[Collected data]
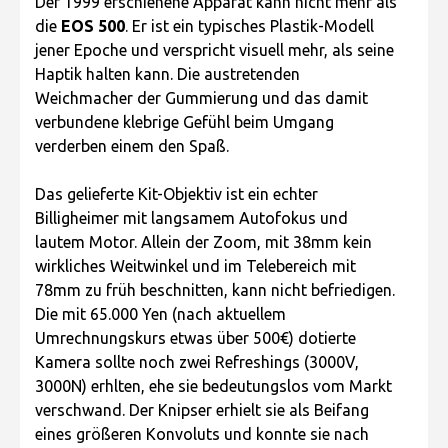
Der 1999 erschienene Apparat kann nicht mehr als
die
EOS 500
. Er ist ein typisches Plastik-Modell
jener Epoche und verspricht visuell mehr, als seine
Haptik halten kann. Die austretenden
Weichmacher der Gummierung und das damit
verbundene klebrige Gefühl beim Umgang
verderben einem den Spaß.
Das gelieferte Kit-Objektiv ist ein echter
Billigheimer mit langsamem Autofokus und
lautem Motor. Allein der Zoom, mit 38mm kein
wirkliches Weitwinkel und im Telebereich mit
78mm zu früh beschnitten, kann nicht befriedigen.
Die mit 65.000 Yen (nach aktuellem
Umrechnungskurs etwas über 500€) dotierte
Kamera sollte noch zwei Refreshings (3000V,
3000N) erhlten, ehe sie bedeutungslos vom Markt
verschwand. Der Knipser erhielt sie als Beifang
eines größeren Konvoluts und konnte sie nach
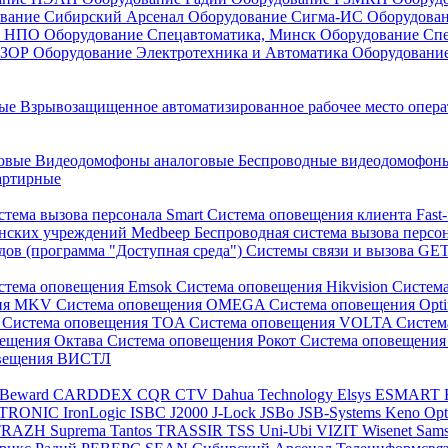
вание Сибирский Арсенал
Оборудование Сигма-ИС
Оборудова
он НПО
Оборудование Спецавтоматика, Минск
Оборудование Сп
ЕЗОР
Оборудование Электротехника и Автоматика
Оборудовани
ные
Взрывозащищенное автоматизированное рабочее место опер
говые
Видеодомофоны аналоговые
Беспроводные видеодомофо
артирные
стема вызова персонала Smart
Система оповещения клиента Fast
инских учреждений Medbeep
Беспроводная система вызова персо
дов (программа "Доступная среда")
Системы связи и вызова G
стема оповещения Emsok
Система оповещения Hikvision
Систем
ния MKV
Система оповещения OMEGA
Система оповещения Opt
s
Система оповещения TOA
Система оповещения VOLTA
Систе
вещения Октава
Система оповещения Рокот
Система оповещения
овещения ВИСТЛ
Beward
CARDDEX
CQR
CTV
Dahua Technology
Elsys
ESMART
PTRONIC
IronLogic
ISBC
J2000
J-Lock
JSBo
JSB-Systems
Keno
Op
TRAZH
Suprema
Tantos
TRASSIR
TSS
Uni-Ubi
VIZIT
Wisenet Sam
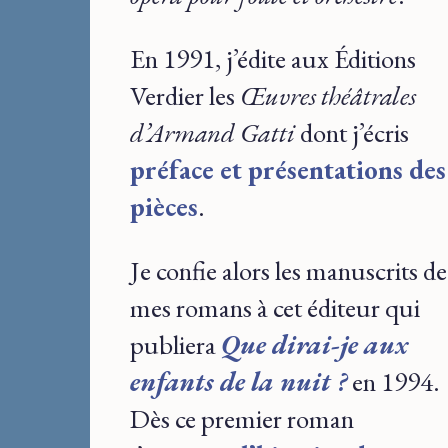
En 1991, j’édite aux Éditions
Verdier les
Œuvres théâtrales
d’Armand Gatti
dont j’écris
préface et présentations des
pièces
.
Je confie alors les manuscrits de
mes romans à cet éditeur qui
publiera
Que dirai-je aux
enfants de la nuit ?
en 1994.
Dès ce premier roman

• **DIRECTIVE**
Please report every line among the entries that includes "вызова".

• **THE ANSWER**
стема вызова персонала Smart
Беспроводная система вызова персо
Системы связи и вызова G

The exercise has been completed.